The time-line it follows is the construction of the album and the recording of the songs. However this is not just about pop music history.

Eagle-Rock producer of John and Yoko: Above us only sky, Peter Worsley said that 60 hours of largely hitherto unseen rushes and leftovers belonging to Yoko Ono landed in the director’s lap along with access to all the archives. “Michael [Epstein] had the wonderful task of going through all that and finding huge amounts of very intimate material that had never been seen before. I think it’s a remarkable picture of what life was like in that creative kernel if you like, that John and Yoko were living in while they were recording the album.”

Yoko for John

Epstein’s film is classical in form with real-life archival footage alternating with witness accounts, friends and colleagues and John’s son Julian. It’s about the song’s words, but also about two people who marked that period with their pro-peace activity.

Thanks to the words of those interviewees, the film is kinder towards Lennon’s Japanese-American wife, than many detractors have been over the years.

“Yoko was tremendous,” says producer Peter Worsley. She wanted to be involved at the very beginning. She helped to choose the director. She had worked with Michael Epstein previously on Lennon NYC.

She wanted to have an idea of the direction the film was taking, and after that she let us make the film. She did view it and said it was fine. She didn’t expect to have any level of creative control over it.”

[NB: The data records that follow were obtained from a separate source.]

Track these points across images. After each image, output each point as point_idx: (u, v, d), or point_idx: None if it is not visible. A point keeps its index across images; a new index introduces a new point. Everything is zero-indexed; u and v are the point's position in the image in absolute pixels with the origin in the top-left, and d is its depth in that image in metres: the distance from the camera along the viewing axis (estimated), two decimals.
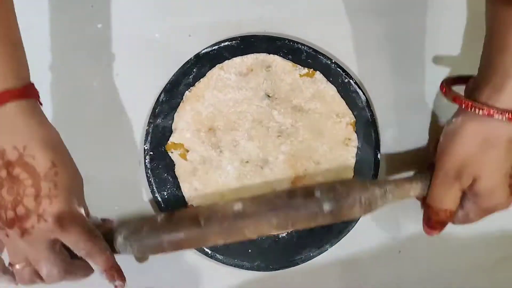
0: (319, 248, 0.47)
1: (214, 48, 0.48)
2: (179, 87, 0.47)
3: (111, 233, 0.40)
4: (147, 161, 0.47)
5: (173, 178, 0.47)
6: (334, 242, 0.47)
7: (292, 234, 0.47)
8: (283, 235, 0.47)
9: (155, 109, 0.47)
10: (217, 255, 0.47)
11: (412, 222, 0.49)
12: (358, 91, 0.48)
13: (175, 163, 0.47)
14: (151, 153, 0.47)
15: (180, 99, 0.47)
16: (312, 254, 0.47)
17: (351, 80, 0.48)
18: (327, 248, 0.47)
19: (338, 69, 0.48)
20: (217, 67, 0.48)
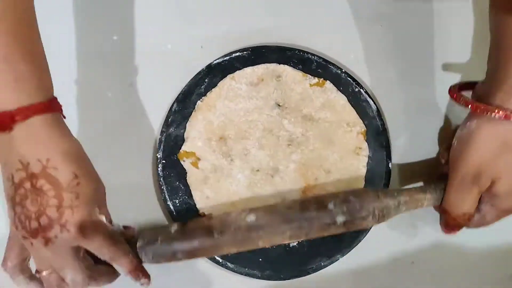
0: (330, 258, 0.47)
1: (225, 58, 0.48)
2: (191, 97, 0.48)
3: (133, 240, 0.41)
4: (159, 169, 0.47)
5: (185, 186, 0.47)
6: (346, 252, 0.47)
7: (303, 244, 0.47)
8: (294, 244, 0.47)
9: (167, 118, 0.48)
10: (228, 263, 0.47)
11: (425, 233, 0.48)
12: (369, 100, 0.48)
13: (186, 171, 0.47)
14: (164, 161, 0.47)
15: (192, 108, 0.48)
16: (323, 264, 0.47)
17: (362, 89, 0.48)
18: (338, 258, 0.47)
19: (348, 78, 0.48)
20: (229, 77, 0.48)
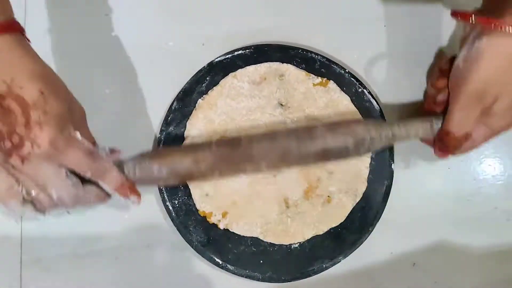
0: (332, 260, 0.47)
1: (227, 56, 0.48)
2: (192, 95, 0.47)
3: (119, 163, 0.39)
4: None
5: (184, 186, 0.47)
6: (347, 253, 0.47)
7: (305, 245, 0.47)
8: (295, 246, 0.47)
9: (167, 116, 0.47)
10: (228, 265, 0.46)
11: (426, 235, 0.48)
12: (372, 100, 0.48)
13: None
14: None
15: (192, 107, 0.47)
16: (324, 266, 0.47)
17: (365, 90, 0.48)
18: (340, 259, 0.47)
19: (352, 78, 0.48)
20: (230, 75, 0.48)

Historian and peace activist, Tariq Ali, who also features in the archival footage, supplies additional understanding of Yoko and context.

“His contribution is very valuable. He was a friend of theirs. He was part of radicalizing John and Yoko and bringing to their attention the broader political elements. But I think he also helped emphasize the amount of racism that Yoko and that the couple faced, and how that gives a broader picture of society in 1971.”

Unlike his 3 fellow ex-Beatles, George Harrison, Paul McCartney and Ringo Starr, Lennon’s fans never saw him with grey hair. He was assassinated in 1980 aged 40. This is therefore not the first film about a man who was a living legend in his time and who, with Yoko Ono, launched a major peace campaign against the Vietnam War.

Imagine there’s no countries, it isn’t hard to do, nothing to kill or die for and no religion too imagine all the people living life in peace…”

Among some of the newly revealed footage, one of the most touching, and most tense scenes in the film, is when a very young Vietnam War veteran, fresh from demobilization rehab in California, lands up on their Tittenhurst doorstep. Worsley agrees that the frank and gentle encounter is a striking scene.

“A small section of that has been seen in the Gimme the Truth film. I agree it’s one of the emotional highlights of the film where you see the level of John’s empathy and you understand the strange psycho-dramas that were floating around John and his writing.”

Peace and Love

Julian Lennon’s comment in the film on his father’s song ‘Imagine’ is poignant, “It’s not religious, it’s not political, it’s just humanity and life. …We all actually want what he’s singing about. I think that’s why it’s still such an important song. Because the sad thing is the world is still in a bad way.”

The nub of the film however appears to be the deep bond between, as one of the titles on the album calls him, a Jealous Guy, and his muse, for whom he had an all-consuming love.

“As we investigated the relationship that John had with Yoko, it comes across that John really wanted to be an artist and that’s what Yoko helped bring out in him,” explains Worsley.

Co-produced by Britain’s Channel 4, John and Yoko: Above Us Only Sky has already been broadcast in the UK, however Fipadoc is where it’s getting its Continental European première, and A&E in the US is due to programme the film in the spring this year.